(Фрагмент страницы)
•••

Чаще всего Маяковский просил читать:


Любимая – жуть! Когда любит поэт,

Влюбляется бог неприкаянный 25, –


Или


Лодка колотится в сонной груди,

Ивы нависли, целуют в ключицы,

В локти, в уключины – о, погоди,

Это ведь может со всяким случиться! 26


Как-то, прослушав "Демона" 27, Маяковский вдруг обернулся и спросил:

– А вы все понимаете? Серьезно? Ну–ка расскажите "Демона" своими словами!

И я сдавала анатомию любимых строчек на пять с крестом.


Я пожаловалась Тамаре, что умею читать только тихо, иначе срываюсь.

– Надо поставить голос,– сказала она и сразу стала пробовать на мне свою режиссерскую науку.

Она учила меня, как "давать голос в маску" и "опирать на диафрагму", как для развития оной диафрагмы надо вдохнуть воздуху сколько влезет, и потом, выпуская его, на одном дыхании говорить:

– Гнев, о богиня, воспой Ахиллеса, Пелеева сына 28.

По утрам, возвращаясь с реки по заросшей тропинке, я развивала голос среди огромных лопухов, размахивая полотенцем. У калитки, ведущей в дачный садик, я умолкала.

Как-то утром Маяковский не уехал в город и, расхаживая по саду, остановился у калитки, заинтригованный донесшейся из–за деревьев классикой.

– С чего это вас так разобрало? – вежливо поинтересовался он.

Я объяснила про "маску" и "диафрагму".

– А–а, я тоже так практиковался. Знаете, как себя надо слушать? Приставьте руки к ушам, вот так.– И он, согнув ладони раковиной, приставил их ребром спереди к ушам, не так, как делают глухие, а наоборот.– Ну, а теперь наберите воздуху и гудите!

Я втянула воздух, как утопающий, оперлась изо всех сил на диафрагму и загудела:

– Гневобогинявоспойахилесапелеева... сына.

– Нет,– сказал Маяковский,– что-то у вас не выходит. Знаете, что у вас получается? – И он сам загудел низким басом:

– Гнев, о богиня, воспой,

Ахиллеса,–

Пелей его сына!

Конечно, я рассказала всем своим товарищам про новый глагол, и он прочно вошел в наш ругательный обиход, и даже, много лет спустя, мне написали про "Госиздат, сына которого надо "пелеить".

И, хотя голос у меня так и остался непоставленным, я по–прежнему часто читала Владимиру Владимировичу вслух все, что он просил.

Однажды он привез только что вышедший сборник стихов Брюсова. Рисуя очередной плакат, он слушал, как я скучно бубнила не нравившиеся мне стихи. Справившись наконец с "официальной частью", я с облегчением перешла на лирику.

И вдруг, прочтя три строчки очередного стихотворения, я стала хохотать так, как только хохочут от самых смешных, самых глупых анекдотов. Я буквально плакала от смеха, я ничего не могла выговорить.

Маяковский положил карандаш.

– Да что там такое? Ну, прочтите же! Да перестаньте вы заливаться!

•••

(Исходные данные)
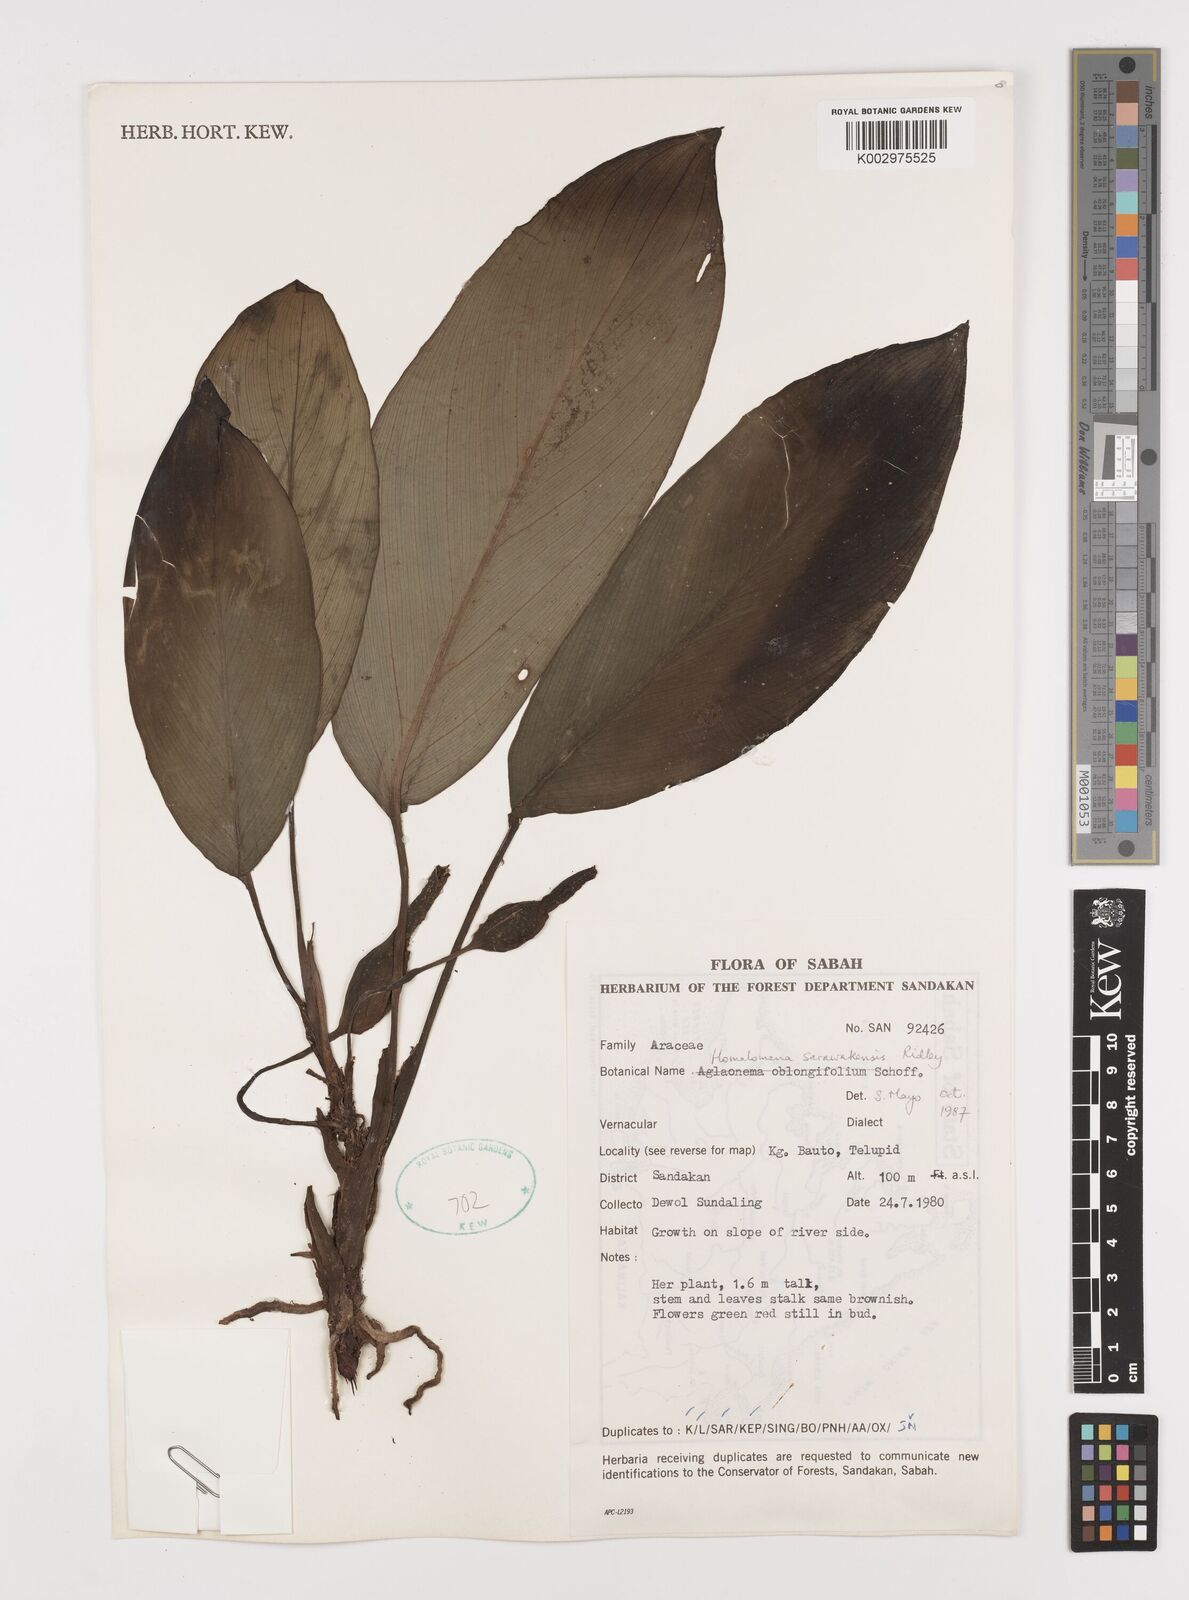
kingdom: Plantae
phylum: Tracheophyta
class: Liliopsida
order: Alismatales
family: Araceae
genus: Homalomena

•••

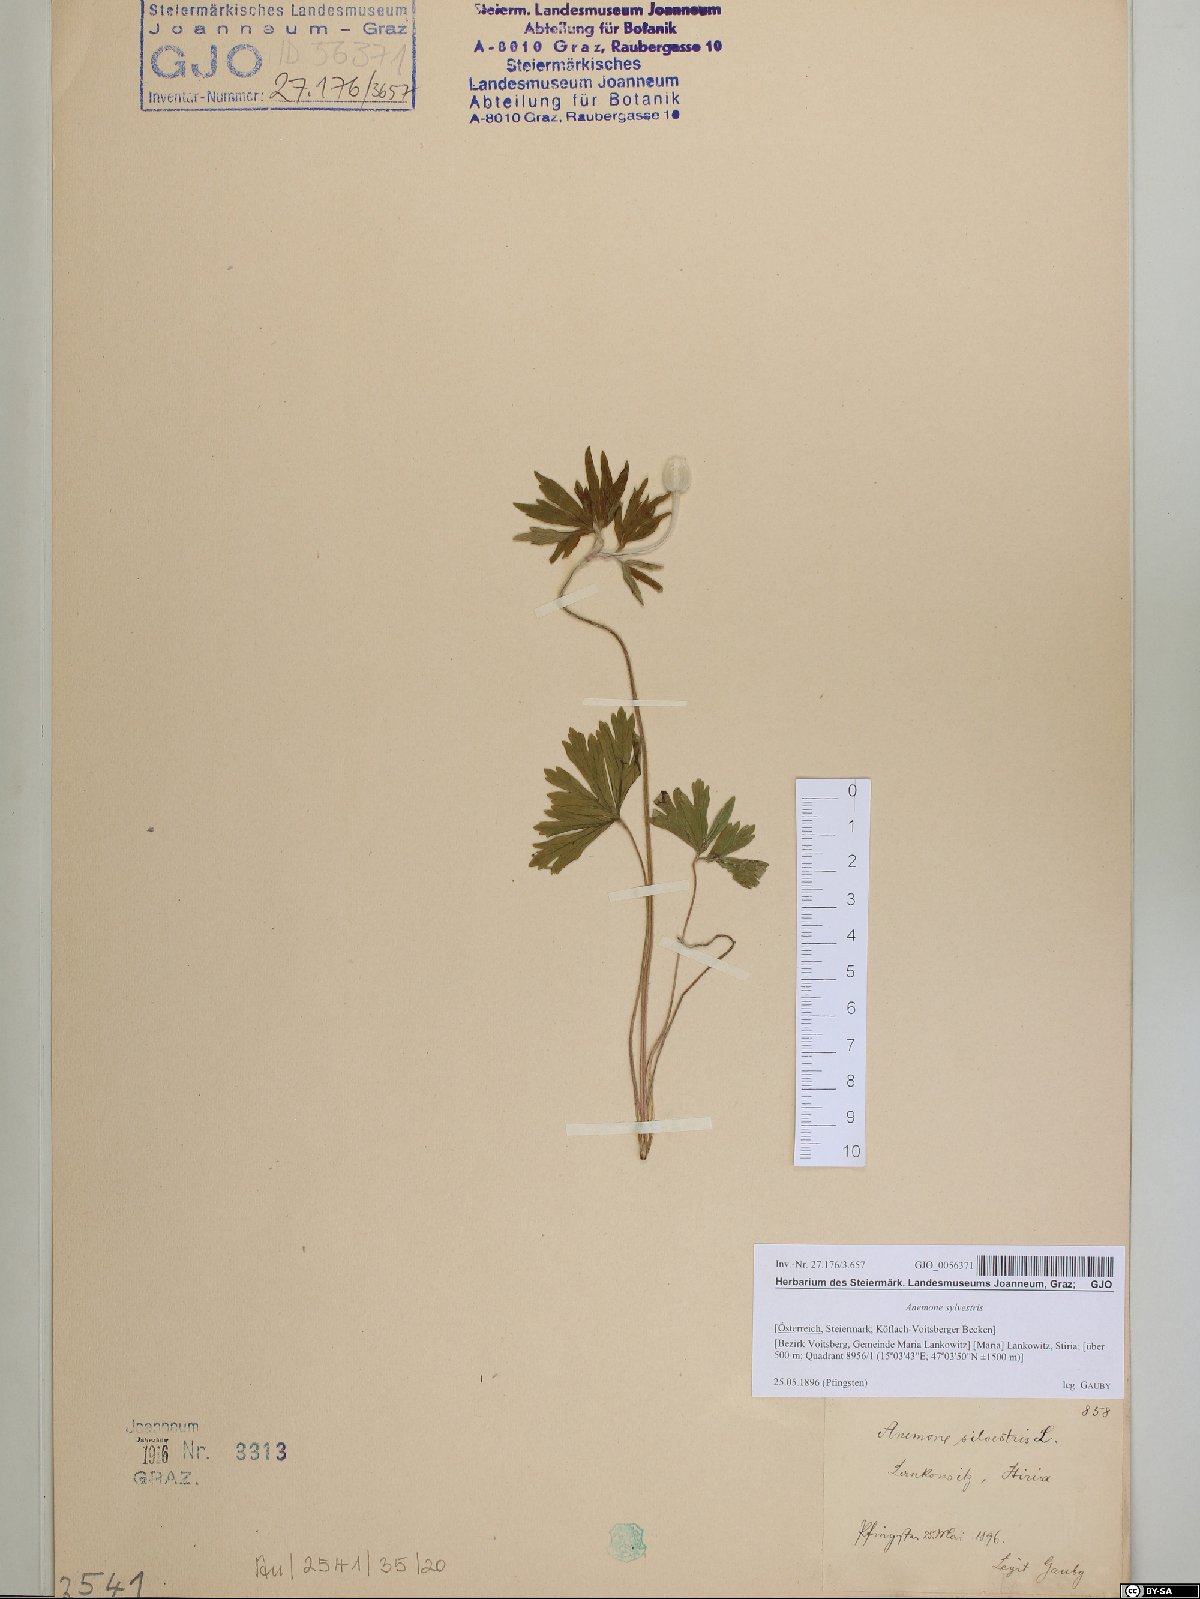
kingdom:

•••

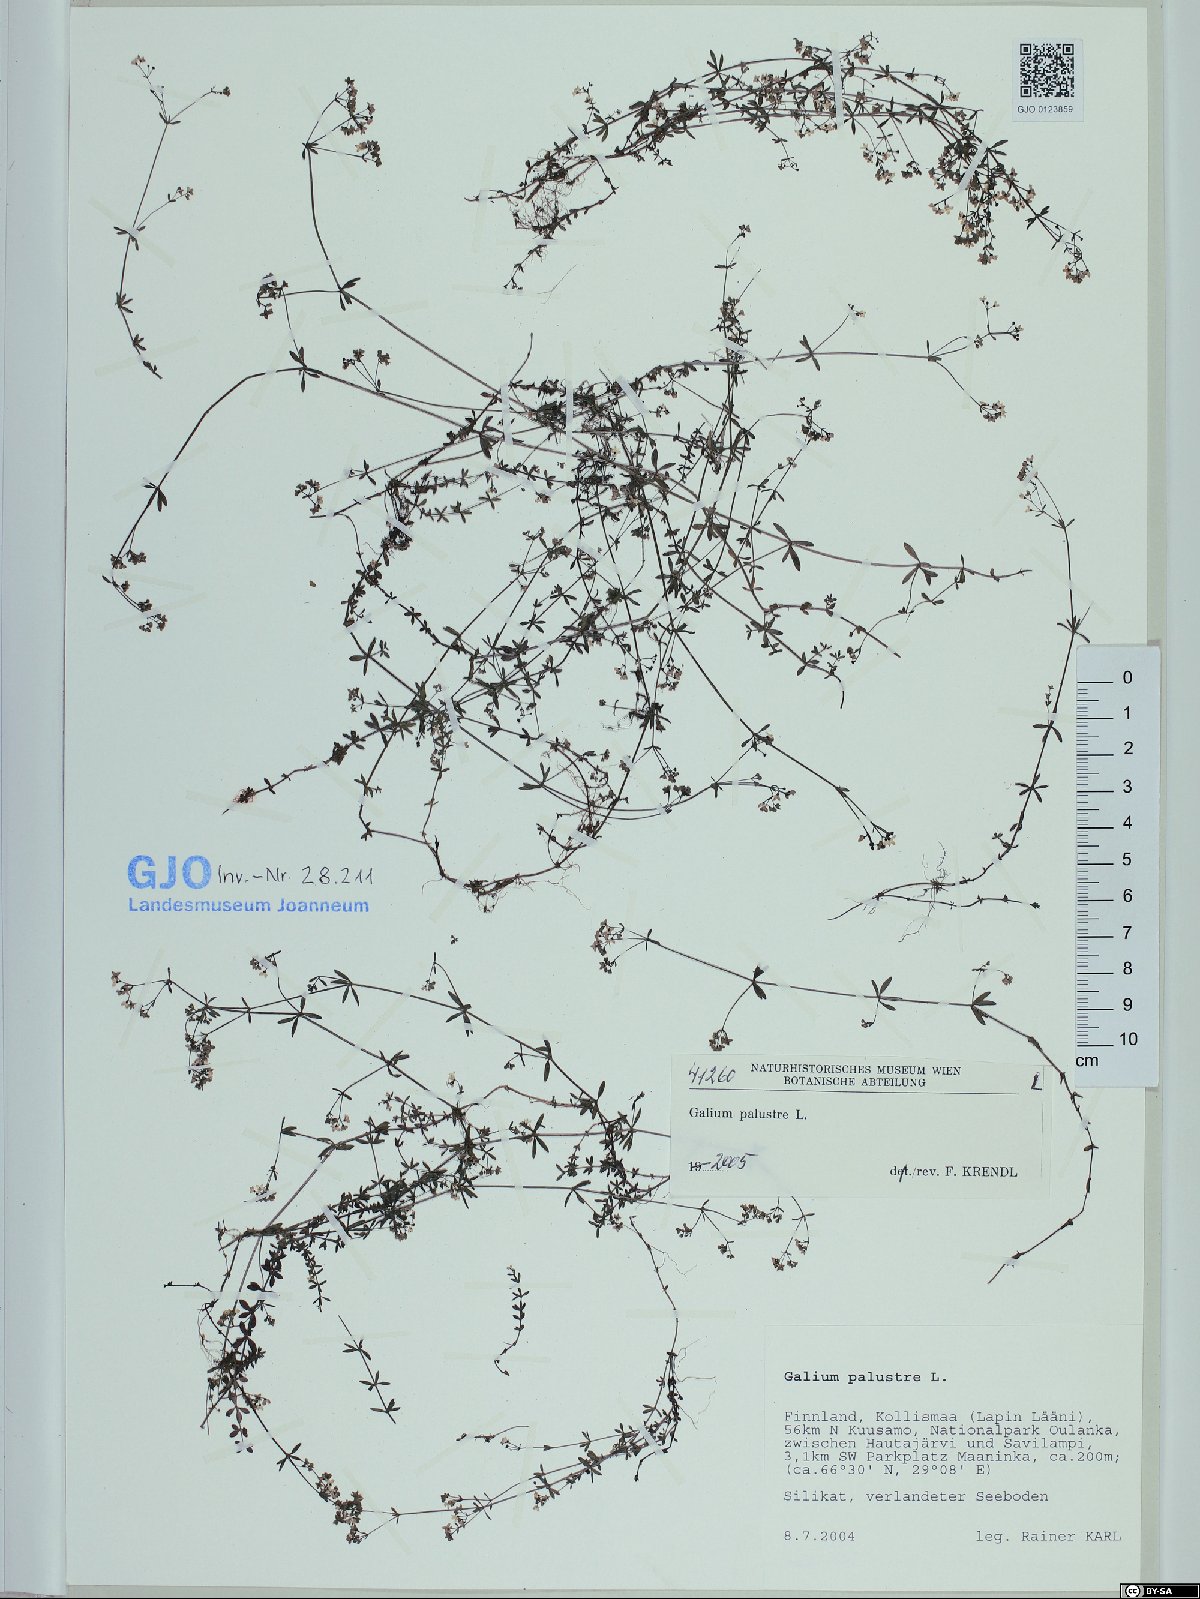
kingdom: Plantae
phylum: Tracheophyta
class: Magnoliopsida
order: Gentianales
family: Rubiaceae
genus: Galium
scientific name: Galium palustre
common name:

•••

(Задания)
a: Ответьте на вопросы по отрывку о Маяковском:
(i) Кому рассказчица пожаловалась, что умеет читать только тихо?
(ii) Сборник стихов какого поэта однажды привез Маяковский?
(iii) Чем был занят Маяковский, пока слушал стихи из этого сборника?
b: Напишите продолжение отрывка о Маяковском, начиная сразу после последней реплики.
Записи здесь никак не используются.

(Ответы по заданиям)
a:
(i) Тамаре.
(ii) Брюсова.
(iii) Рисовал очередной плакат.

b:
А я, уткнув голову в колени, уже совсем обессилев, только махала рукой:

– Не могу... Читайте сами!

Маяковский поднял упавшую книгу.


Солнце – на экваторе...


прочел он серьезно, .....


Солнце – на экваторе...

Но, где мы вдвоем,

Холоден, как в ва...


Он широко улыбнулся, а я опять залилась...


Холоден, как в атрии

Ровный водоем 29,–


с трудом выговорил он то, что было написано, а не то, чаю так и лезло на язык в рифму с "экватором".

Мне всегда кажется, что Брюсов нарочно созорничал – неужели он настолько не слышал, как это звучит?


Вели мы себя без Лили Юрьевны плохо.

При ней в выходные дни приезжали только самые близкие друзья – человек семь–восемь, редко больше. Без нее стали наезжать не только друзья, но и просто знакомые, привозившие своих знакомых.

Бедная старая Аннушка каждое воскресенье за утренним чаем, сокрушенно вздыхая, спрашивала:

– Сколько ж их приедет, к обеду-то?

На что Маяковский неизменно отвечал:

– А вы сделайте всего побольше, на всякий случай,– а потом добавлял, ни к кому не обращаясь: – Кажется, я вчера всех звал, кого видел,– человек двадцать.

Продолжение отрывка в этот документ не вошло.